High Jewellery · Commissioned 2025

The Bougainvillea Courtyard

Some women wait to be given their jewels. Others decide.

The Bougainvillea Courtyard

The patron, a fifty-four-year-old woman with two adult children and her own practice, wrote to us in February. She had no anniversary to mark, no inheritance to refit, no gift to wait for. She wanted, she said, a piece commissioned to herself, by herself, for no reason other than that she had earned the right to one without an occasion.

She had been to Brazil the year before and had stood in front of a small case of unset paraiba tourmalines in a workshop in Belo Horizonte. She had not bought any of them; she had not yet decided. I want the case, she said. And I want a necklace built around what I see in them.

Plique-à-jour enamel — the technique of fired-glass cells set without a backing — has been practiced by no more than a dozen masters in the world since 1920. The maestro who took this commission is one of them.

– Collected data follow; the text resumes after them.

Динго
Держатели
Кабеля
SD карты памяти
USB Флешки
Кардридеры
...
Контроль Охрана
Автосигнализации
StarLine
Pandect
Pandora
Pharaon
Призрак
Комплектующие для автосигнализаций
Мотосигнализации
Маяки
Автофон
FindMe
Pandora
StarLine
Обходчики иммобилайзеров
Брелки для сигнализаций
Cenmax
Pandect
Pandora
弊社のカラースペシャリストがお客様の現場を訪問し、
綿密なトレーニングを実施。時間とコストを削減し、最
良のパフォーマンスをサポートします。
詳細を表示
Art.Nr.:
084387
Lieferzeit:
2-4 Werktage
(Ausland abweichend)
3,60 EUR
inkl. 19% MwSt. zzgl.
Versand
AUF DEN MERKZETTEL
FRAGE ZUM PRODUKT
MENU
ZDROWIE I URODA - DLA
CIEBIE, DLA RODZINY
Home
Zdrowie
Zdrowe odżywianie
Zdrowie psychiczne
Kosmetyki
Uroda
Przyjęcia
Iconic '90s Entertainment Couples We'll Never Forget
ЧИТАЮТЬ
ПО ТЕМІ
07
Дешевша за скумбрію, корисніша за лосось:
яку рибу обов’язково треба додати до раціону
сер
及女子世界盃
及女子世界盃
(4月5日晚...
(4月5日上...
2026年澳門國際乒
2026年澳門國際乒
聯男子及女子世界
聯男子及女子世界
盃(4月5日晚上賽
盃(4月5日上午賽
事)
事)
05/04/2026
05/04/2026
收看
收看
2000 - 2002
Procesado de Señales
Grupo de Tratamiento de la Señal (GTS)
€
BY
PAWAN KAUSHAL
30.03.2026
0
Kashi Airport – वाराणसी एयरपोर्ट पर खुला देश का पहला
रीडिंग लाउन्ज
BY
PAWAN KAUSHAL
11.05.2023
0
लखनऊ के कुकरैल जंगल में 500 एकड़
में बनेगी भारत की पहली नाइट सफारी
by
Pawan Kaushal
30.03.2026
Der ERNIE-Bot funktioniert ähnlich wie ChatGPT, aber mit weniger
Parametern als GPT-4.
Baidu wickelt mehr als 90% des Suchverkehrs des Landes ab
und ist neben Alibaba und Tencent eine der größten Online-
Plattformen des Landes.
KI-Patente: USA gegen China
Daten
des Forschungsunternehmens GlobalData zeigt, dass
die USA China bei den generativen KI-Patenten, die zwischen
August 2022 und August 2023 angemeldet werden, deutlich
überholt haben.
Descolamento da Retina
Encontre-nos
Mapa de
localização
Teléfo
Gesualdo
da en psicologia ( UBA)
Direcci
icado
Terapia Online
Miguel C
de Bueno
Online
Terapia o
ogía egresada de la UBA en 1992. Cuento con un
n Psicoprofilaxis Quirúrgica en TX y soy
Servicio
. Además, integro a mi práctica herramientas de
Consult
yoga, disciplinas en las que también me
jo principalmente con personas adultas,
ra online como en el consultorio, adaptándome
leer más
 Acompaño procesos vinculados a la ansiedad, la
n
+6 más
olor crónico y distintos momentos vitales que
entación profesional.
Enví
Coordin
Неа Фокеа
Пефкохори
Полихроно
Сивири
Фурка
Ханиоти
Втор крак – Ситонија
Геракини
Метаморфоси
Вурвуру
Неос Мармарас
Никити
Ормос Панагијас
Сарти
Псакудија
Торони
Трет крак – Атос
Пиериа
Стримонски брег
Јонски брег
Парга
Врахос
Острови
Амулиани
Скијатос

Forty-two Mozambican paraiba tourmalines were ultimately chosen — fewer than the patron had imagined, in a tighter colour band than she had asked for, because the maestro insisted that the saturation must be consistent at every viewing angle. The plique-à-jour cells were fired one at a time over a period of four months.

The gold leaves around the stones were cast in lost-wax — each unique, each formed against a physical leaf from a magnolia tree in the maestro’s garden. The necklace is heavier than it looks; the patron has said this is the part she likes best.

It was delivered in October. She wore it to dinner the night it arrived, alone, at her own table.

Materials

18ct yellow gold · Mozambican paraiba tourmaline (42 stones, 78 ct total) · Plique-à-jour enamel · Lost-wax leaves

Timeline

Eight months · Four months of enamel firing

Provenance

Paraiba tourmalines sourced Belo Horizonte · Patron present at selection

Patron

Name withheld at patron’s request

A portion of this commission has returned to the Nizam Maestro Fund, supporting an apprentice in the atelier for the following two years.